Extra $4.3 Billion to help vaccinate children and save 4 million lives from now to 2015

Countries have pledged an unprecedented $4.3 billion to help vaccinate children against preventable diseases like pneumonia. This funding milestone will save more than four million lives in the next four years. It is estimated that three times as many children aged under five die from pneumonia and diarrhoea than from malaria and HIV/Aids combined, despite new vaccines being available to help prevent such deaths. However, many developing countries cannot afford them. Drugs company GlaxoSmithKline last week agreed to sell a vaccine for diarrhoeal disease at cost price to poorer nations, and some other firms have since made similar moves

The UK promised $1.3bn (£814m), and Microsoft tycoon Bill Gates said he would give $1bn to the campaign. The extra £814m comes on top of the UK’s existing commitment of £680m between 2011 and 2015.

Each year approximately 25 million infants do not receive the necessary immunizations, and at least 2.4 million children die from vaccine-preventable diseases—approximately 14 percent of deaths in children under 5. Millions more survive, but are left severely impaired.
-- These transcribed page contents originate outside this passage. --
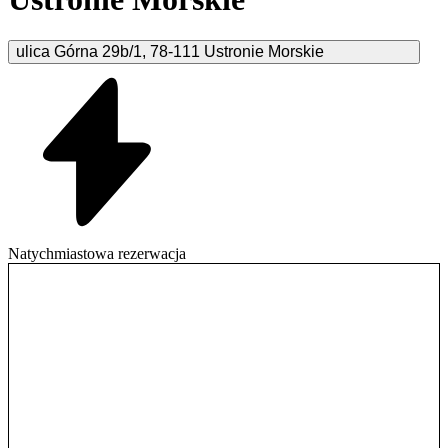
ulica Górna
29b/1
,
78-111
Ustronie Morskie
Natychmiastowa rezerwacja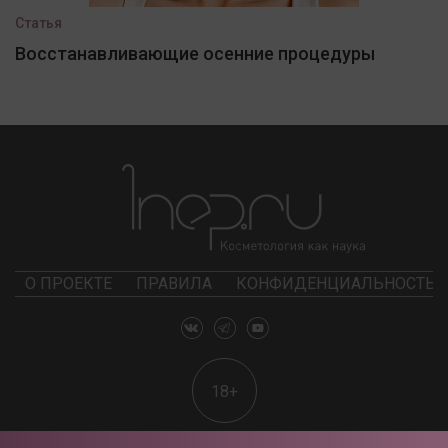
Статья
Восстанавливающие осенние процедуры
О ПРОЕКТЕ
ПРАВИЛА
КОНФИДЕНЦИАЛЬНОСТЬ
18+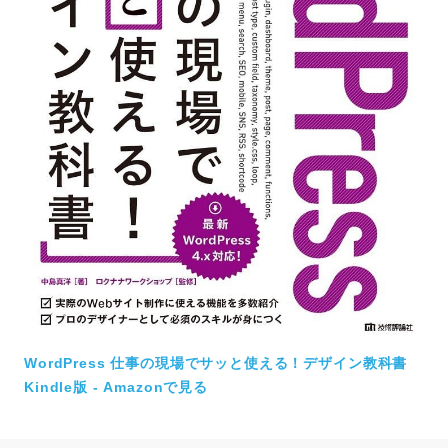
WordPress 仕事の現場でサッと使える！デザイン教科書
Kindle版 - Amazonで見る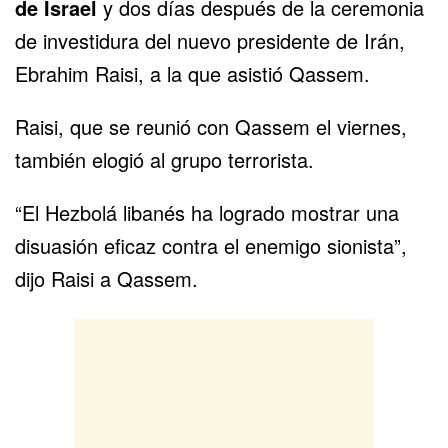
de Israel
y dos días después de la ceremonia
de investidura del nuevo presidente de Irán,
Ebrahim Raisi, a la que asistió Qassem.
Raisi, que se reunió con Qassem el viernes,
también elogió al grupo terrorista.
“El Hezbolá libanés ha logrado mostrar una
disuasión eficaz contra el enemigo sionista”,
dijo Raisi a Qassem.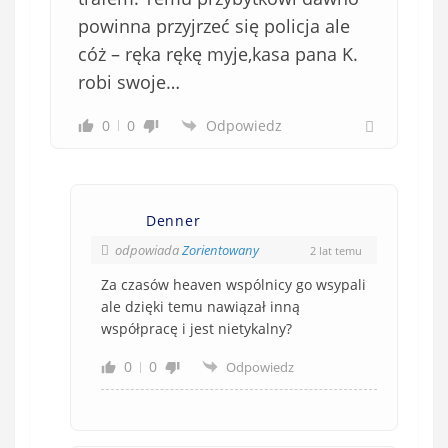
powinna przyjrzeć się policja ale
cóż – ręka rękę myje,kasa pana K.
robi swoje…
0
0
Odpowiedz
Denner
odpowiada
Zorientowany
2 lat temu
Za czasów heaven wspólnicy go wsypali
ale dzięki temu nawiązał inną
współpracę i jest nietykalny?
0
0
Odpowiedz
The long-term effects of these childhood illnesses limit the ability of those who survive to become educated, to work, or to care for themselves or others.

Each year, more than 100 million children are vaccinated against measles, polio, and other diseases.

WHO/UNICEF estimate that $11 billion to $15 billion (U.S.) in additional funding will be needed to reduce mortality due to vaccine-preventable diseases by two-thirds by 2015.

Financial costs were estimated by country and year for reaching 90% coverage with all existing vaccines; introducing a discrete set of new vaccines (rotavirus, conjugate pneumococcal, conjugate meningococcal A and Japanese encephalitis); and conducting immunization campaigns to protect at-risk populations against polio, tetanus, measles, yellow fever and meningococcal meningitis.

In all 117 low- and lower-middle-income countries, total costs for 2006–2015 are estimated at US$ 76 (range: US$ 23–110) billion, with US$ 49 billion for maintaining current systems and $27 billion for scaling-up. In the 72 poorest countries, US$ 11–15 billion (30%–40%) of the overall resource needs are unmet if the GIVS goals are to be reached.

The Issue of Storing and Transporting Vaccines and Temperature

National health systems will need to be improved to support successful delivery of high-quality vaccines, which requires a comprehensive temperature-controlled delivery system called the cold chain.

Temperature sensitivity of vaccines

More deaths could be prevented and illnesses avoided, if vaccines which are sensitive both to excessive heat and excessive cold (kept between 2 and 8 degrees celsius), were transported and stored correctly.

There is development of more temperature stable vaccines is ongoing and as countries get wealthier they get more refrigeration capacity. One possibility is to use excess power at offgrid cellphone towers for refrigeration. Countries without enough electrical grid are still getting cellphones and the transmission towers have independent power supplies.